§ Text:
========
# BB shooter review and a special thanks to ghost0311/8541



## Fightinggoat (Nov 19, 2013)

*I mentioned some time ago in another thread about how I wanted a BB shooter that could fit in an altoids tin with some ammo so I could carry it with me. *

*Out of nowhere I get a message from ghost0311/8541 saying that he would make me one and send it to me free of charge, I was shocked by the generosity and gladly accepted is offer. *

*This is what I got in the mail*



*







*



*







*

*







It is taking some time to be acurate with it, I think its the small size that is challenging for me, I seem to do better with .25inch steel over .177bb.*

* I am very thankful to have recieved such a nice gift. The altoids tin with a magnet in the bottom and ammo were unexpected and much appreciated. The bands are strong enough to launch 3/8 steel pretty well though I would't hunt with it. It all fits in the altoids tin for easy pocket carry wherever I go.*


----------



## Fightinggoat (Nov 19, 2013)

The pouch is very nice as well and works great with this smaller ammo.


----------



## carboncopy (Jan 14, 2014)

wow, really nice gift!


----------



## Individual (Nov 6, 2013)

There is such generosity on this forum


----------



## M.J (Nov 1, 2010)

That's a little badass!
Good stuff :thumbsup:


----------



## ghost0311/8541 (Jan 6, 2013)

Hey I am glad you like it made my self one after yours and I have fun with it on brakes at work.


----------



## Fightinggoat (Nov 19, 2013)

There are a few boxes in my shop at work that now sport mysterious holes, lol.


----------



## ghost0311/8541 (Jan 6, 2013)

Lol mine two.


----------



## cairomn (Sep 4, 2013)

Oh what generosity and friendship this forum enjoys! 
Love the idea of a magnet in the tin.


----------



## AmmoMike (Dec 31, 2013)

You are ALL great people! The rest of the world should take a cue from SSF!
========
§ Given request 1:
In the BB shooter thread, copy the passage from "## cairomn (Sep" to "(Dec 31, 2013)" word for word.
§ Given request 2:
According to the BB shooter thread, which ammo does Fightinggoat do better with?
========
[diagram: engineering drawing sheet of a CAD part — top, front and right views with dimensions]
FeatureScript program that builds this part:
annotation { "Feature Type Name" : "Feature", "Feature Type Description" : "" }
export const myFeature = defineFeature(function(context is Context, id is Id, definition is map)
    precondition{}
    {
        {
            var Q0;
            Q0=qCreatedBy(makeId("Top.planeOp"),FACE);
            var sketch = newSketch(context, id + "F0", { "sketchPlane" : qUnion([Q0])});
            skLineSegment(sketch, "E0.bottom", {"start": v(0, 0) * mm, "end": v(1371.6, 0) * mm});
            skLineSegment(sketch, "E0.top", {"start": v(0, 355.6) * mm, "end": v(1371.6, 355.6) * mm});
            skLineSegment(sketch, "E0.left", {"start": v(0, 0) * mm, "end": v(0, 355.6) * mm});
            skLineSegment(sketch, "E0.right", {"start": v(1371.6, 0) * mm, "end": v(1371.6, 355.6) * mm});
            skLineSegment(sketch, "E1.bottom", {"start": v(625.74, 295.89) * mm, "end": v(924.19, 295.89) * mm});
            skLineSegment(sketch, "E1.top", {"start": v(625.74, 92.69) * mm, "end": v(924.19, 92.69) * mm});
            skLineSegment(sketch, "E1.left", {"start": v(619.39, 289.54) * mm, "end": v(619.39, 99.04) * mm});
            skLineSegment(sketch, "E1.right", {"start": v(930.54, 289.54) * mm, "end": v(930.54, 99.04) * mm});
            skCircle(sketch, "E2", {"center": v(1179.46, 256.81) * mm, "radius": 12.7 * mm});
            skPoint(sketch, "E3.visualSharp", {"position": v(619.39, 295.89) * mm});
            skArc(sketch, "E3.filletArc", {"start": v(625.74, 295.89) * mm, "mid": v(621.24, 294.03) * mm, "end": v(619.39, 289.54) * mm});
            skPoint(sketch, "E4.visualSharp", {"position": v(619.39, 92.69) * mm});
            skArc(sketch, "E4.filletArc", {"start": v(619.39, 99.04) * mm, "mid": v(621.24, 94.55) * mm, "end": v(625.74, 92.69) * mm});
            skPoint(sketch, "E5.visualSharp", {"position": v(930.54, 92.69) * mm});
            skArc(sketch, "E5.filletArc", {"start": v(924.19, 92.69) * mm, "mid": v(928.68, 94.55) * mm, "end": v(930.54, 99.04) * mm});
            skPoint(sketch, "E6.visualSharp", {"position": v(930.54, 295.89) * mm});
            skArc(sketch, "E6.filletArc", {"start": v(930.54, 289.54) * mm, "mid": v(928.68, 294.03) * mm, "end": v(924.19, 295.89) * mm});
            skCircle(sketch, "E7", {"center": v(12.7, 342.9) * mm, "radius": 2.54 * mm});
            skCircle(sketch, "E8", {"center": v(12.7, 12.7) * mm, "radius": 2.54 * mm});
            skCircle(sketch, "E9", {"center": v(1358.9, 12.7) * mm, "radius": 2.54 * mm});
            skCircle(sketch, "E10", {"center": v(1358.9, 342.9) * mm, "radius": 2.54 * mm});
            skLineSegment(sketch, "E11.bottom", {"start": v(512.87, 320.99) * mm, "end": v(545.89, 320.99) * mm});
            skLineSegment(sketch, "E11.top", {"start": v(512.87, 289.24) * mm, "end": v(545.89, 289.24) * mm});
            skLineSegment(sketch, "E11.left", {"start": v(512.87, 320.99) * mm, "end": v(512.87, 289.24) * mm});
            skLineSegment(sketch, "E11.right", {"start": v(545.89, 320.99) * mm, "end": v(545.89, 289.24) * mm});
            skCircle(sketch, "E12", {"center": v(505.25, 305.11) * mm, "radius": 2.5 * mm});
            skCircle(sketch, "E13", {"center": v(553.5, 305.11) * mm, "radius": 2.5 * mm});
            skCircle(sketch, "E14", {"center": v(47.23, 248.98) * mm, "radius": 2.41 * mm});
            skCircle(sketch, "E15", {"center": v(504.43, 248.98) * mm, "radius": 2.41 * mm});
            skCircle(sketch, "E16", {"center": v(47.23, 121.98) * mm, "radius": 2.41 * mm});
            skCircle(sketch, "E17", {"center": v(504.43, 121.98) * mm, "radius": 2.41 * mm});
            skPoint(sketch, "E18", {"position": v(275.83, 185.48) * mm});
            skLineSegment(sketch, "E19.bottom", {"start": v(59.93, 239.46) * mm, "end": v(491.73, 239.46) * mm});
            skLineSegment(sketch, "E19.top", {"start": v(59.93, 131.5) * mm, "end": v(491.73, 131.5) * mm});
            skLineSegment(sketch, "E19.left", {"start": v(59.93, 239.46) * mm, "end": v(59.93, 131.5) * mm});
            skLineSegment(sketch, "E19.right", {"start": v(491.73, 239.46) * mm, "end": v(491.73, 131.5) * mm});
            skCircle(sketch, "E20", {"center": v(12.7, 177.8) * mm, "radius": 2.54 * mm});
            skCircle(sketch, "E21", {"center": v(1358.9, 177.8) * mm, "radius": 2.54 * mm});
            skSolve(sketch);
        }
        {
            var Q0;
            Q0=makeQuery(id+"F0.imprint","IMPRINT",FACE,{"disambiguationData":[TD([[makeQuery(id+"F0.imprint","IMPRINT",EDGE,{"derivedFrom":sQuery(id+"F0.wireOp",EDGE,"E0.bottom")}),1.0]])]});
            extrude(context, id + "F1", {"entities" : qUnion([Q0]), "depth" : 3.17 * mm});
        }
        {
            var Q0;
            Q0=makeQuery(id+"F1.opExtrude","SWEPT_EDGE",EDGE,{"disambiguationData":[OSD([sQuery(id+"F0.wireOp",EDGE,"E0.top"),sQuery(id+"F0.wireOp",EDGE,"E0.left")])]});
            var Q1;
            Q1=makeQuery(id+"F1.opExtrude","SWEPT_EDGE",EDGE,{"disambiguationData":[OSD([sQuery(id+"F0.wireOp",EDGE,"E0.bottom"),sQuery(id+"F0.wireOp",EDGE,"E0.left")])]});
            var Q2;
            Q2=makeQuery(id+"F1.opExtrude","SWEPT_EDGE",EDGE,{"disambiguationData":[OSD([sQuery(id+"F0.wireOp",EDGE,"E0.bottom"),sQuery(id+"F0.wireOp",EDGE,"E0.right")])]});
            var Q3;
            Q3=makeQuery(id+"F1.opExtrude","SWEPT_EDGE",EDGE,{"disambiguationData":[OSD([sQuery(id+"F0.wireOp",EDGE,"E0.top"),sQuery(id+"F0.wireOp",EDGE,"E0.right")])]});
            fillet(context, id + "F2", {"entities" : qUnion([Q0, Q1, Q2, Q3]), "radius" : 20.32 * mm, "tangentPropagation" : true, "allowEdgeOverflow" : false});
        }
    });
========
§ Full solution 1:
## cairomn (Sep 4, 2013)

Oh what generosity and friendship this forum enjoys! 
Love the idea of a magnet in the tin.


----------



## AmmoMike (Dec 31, 2013)

§ Full solution 2:
.25 inch steel, rather than .177 BBs.